• [WORK INSTRUCTION]:
Your output should be the lines from the one with "TABLE 4 Discriminant" through the last line of the records below, exactly as written, minus the pictures.

• [STORED DATA]:
##############################
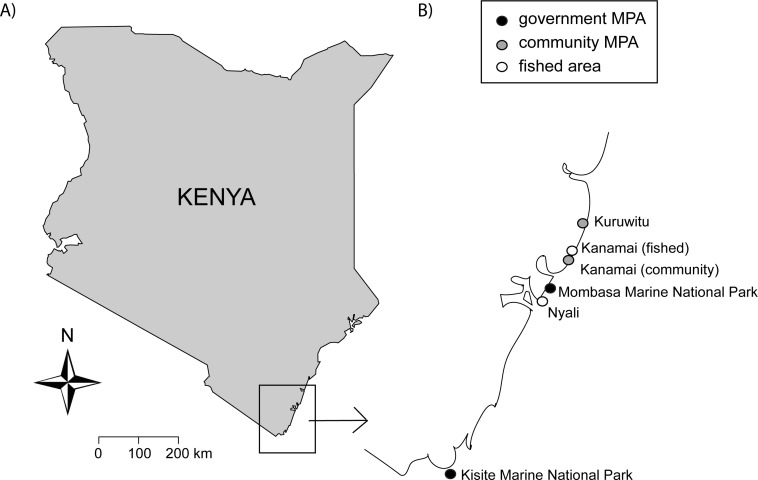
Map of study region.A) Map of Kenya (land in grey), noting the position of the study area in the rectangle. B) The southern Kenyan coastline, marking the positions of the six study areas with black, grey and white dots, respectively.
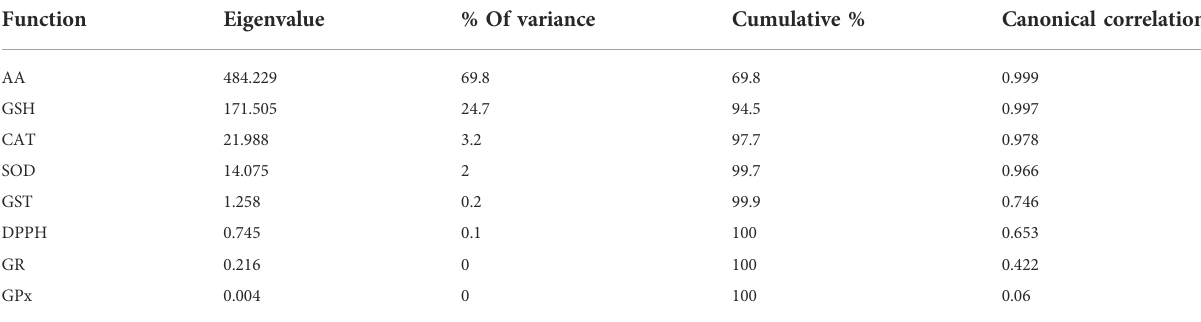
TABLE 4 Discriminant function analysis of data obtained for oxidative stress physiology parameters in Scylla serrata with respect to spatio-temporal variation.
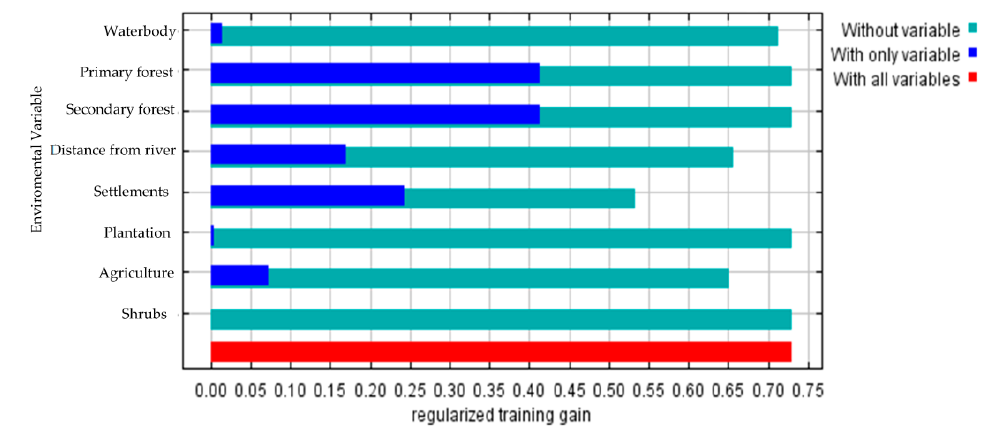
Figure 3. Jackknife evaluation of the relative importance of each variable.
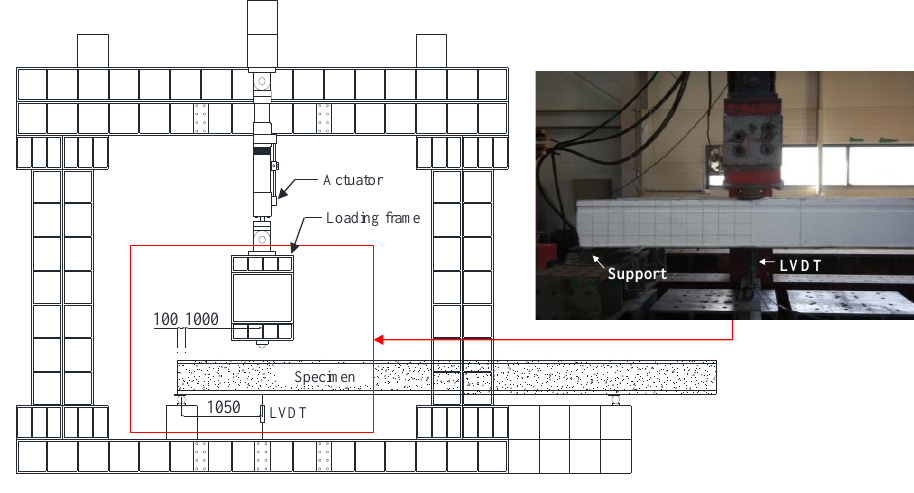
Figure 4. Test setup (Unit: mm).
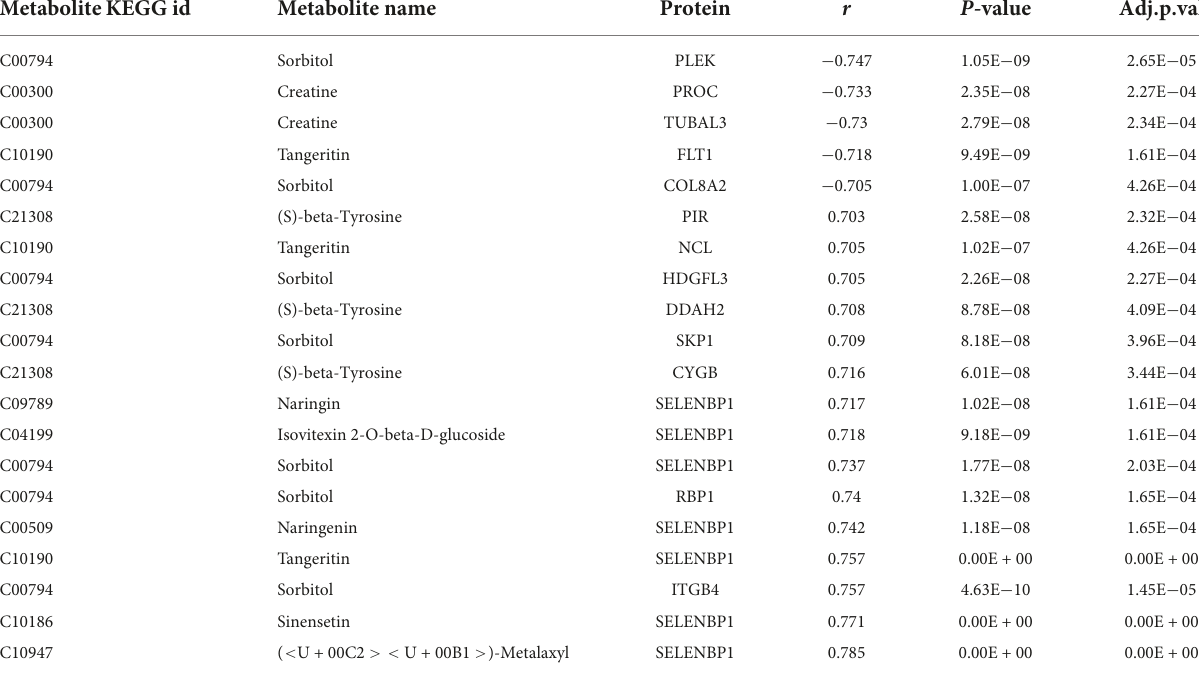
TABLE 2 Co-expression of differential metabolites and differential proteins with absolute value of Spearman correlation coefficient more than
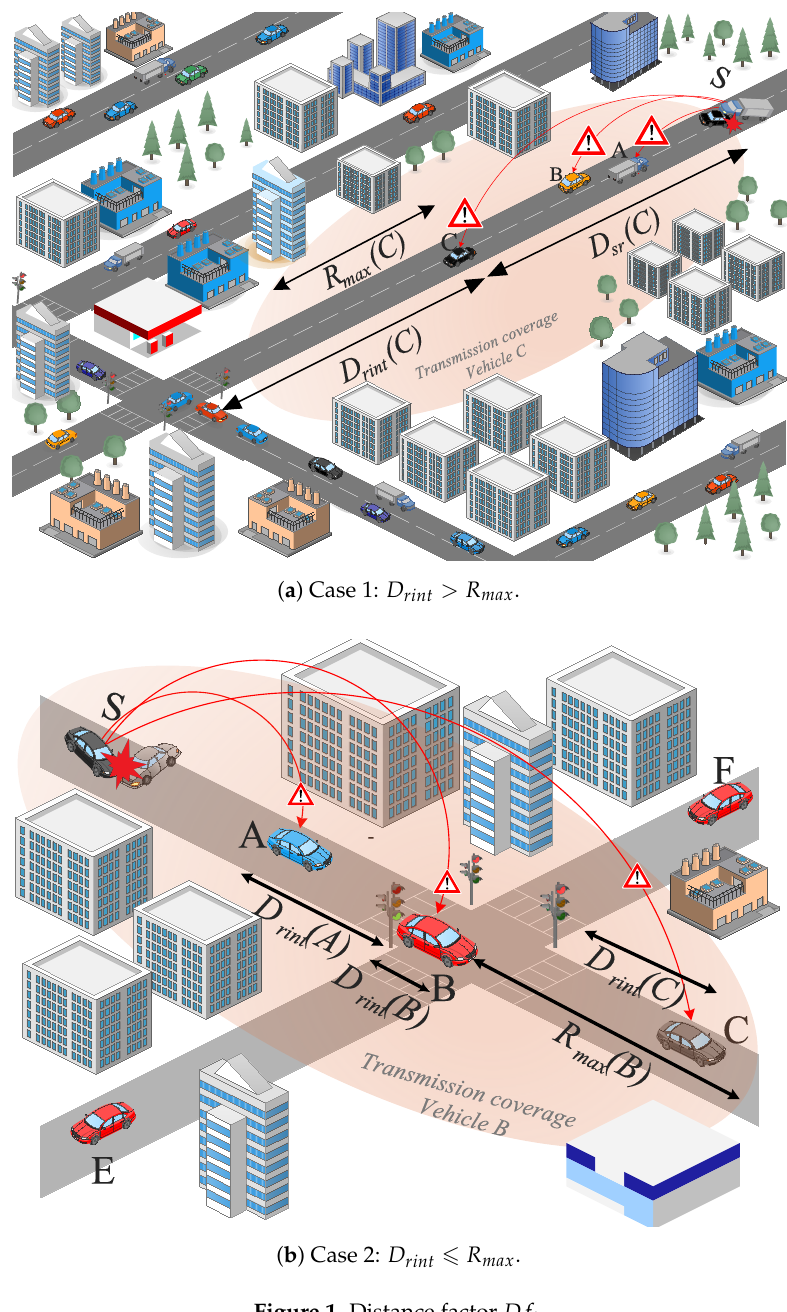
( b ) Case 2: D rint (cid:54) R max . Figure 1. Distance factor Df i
##############################
• [EXERCISE ANSWER]:
TABLE 4 Discriminant function analysis of data obtained for oxidative stress physiology parameters in Scylla serrata with respect to spatio-temporal variation.
Figure 3. Jackknife evaluation of the relative importance of each variable.
Figure 4. Test setup (Unit: mm).
TABLE 2 Co-expression of differential metabolites and differential proteins with absolute value of Spearman correlation coefficient more than
( b ) Case 2: D rint (cid:54) R max . Figure 1. Distance factor Df i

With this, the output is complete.